= Marco Coretti =

Italian fashion designer

Marco Coretti (born in Rome) is an Italian fashion designer. After studying arts he moved to Paris, where he trained as apprentice and then worked as an assistant in haute couture ateliers.

In 1997, he returned to Italy, where he created his first couture accessories and shoes line, gaining interest from both press and celebrities such as Sophia Loren and Madonna.

In 1999 the launch of his own brand followed, with an 'extreme white' collection in the Camera Nazionale della Moda Italiana fashion week: he was praised for the launch of the 'new-chic' style.

In 2001 Béatrice Dalle destroyed a black dress of his worth thousands of euros while closing the runway at the Rome's fashion week.

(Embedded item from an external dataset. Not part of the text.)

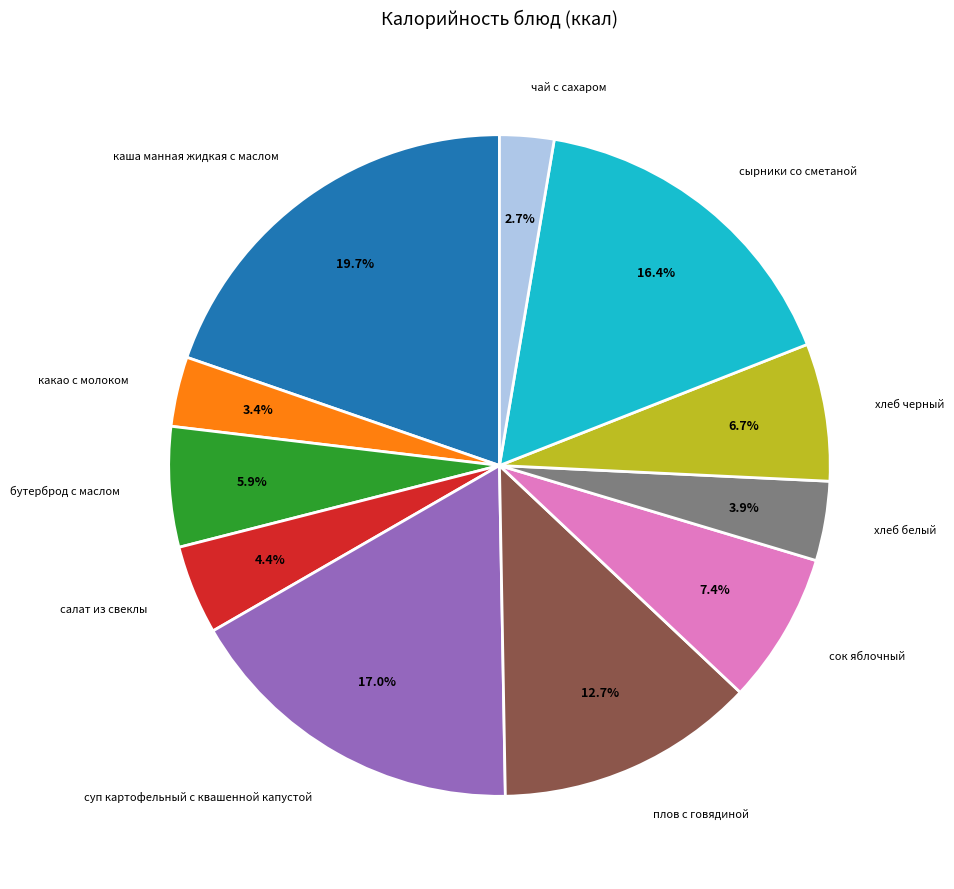

Is there any slice that represents more than half of the pie?

No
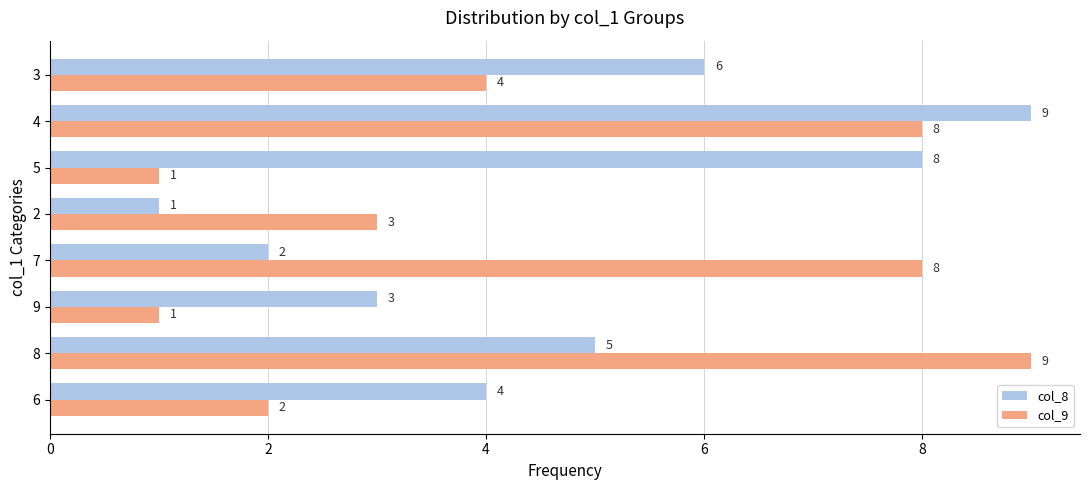

Which series changed the most between 2 and 4?

col_8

In 2004 he became creative director at Sorelle Fontana; in the following year he was chosen by the Municipality of Rome and AltaRoma as art director of The Ages of Fashion, a project meant for the recovery of Italian haute couture.

He has collaborated with artists such as Carla Accardi, Luigi Ontani, Paola Gandolfi and famous photographers as Gian Paolo Barbieri, Michel Comte, Alberta Tiburzi and others. In 2010 he created the costumes for the Mvula Sungani's show for the fiftieth anniversary of the dancer Raffaele Paganini.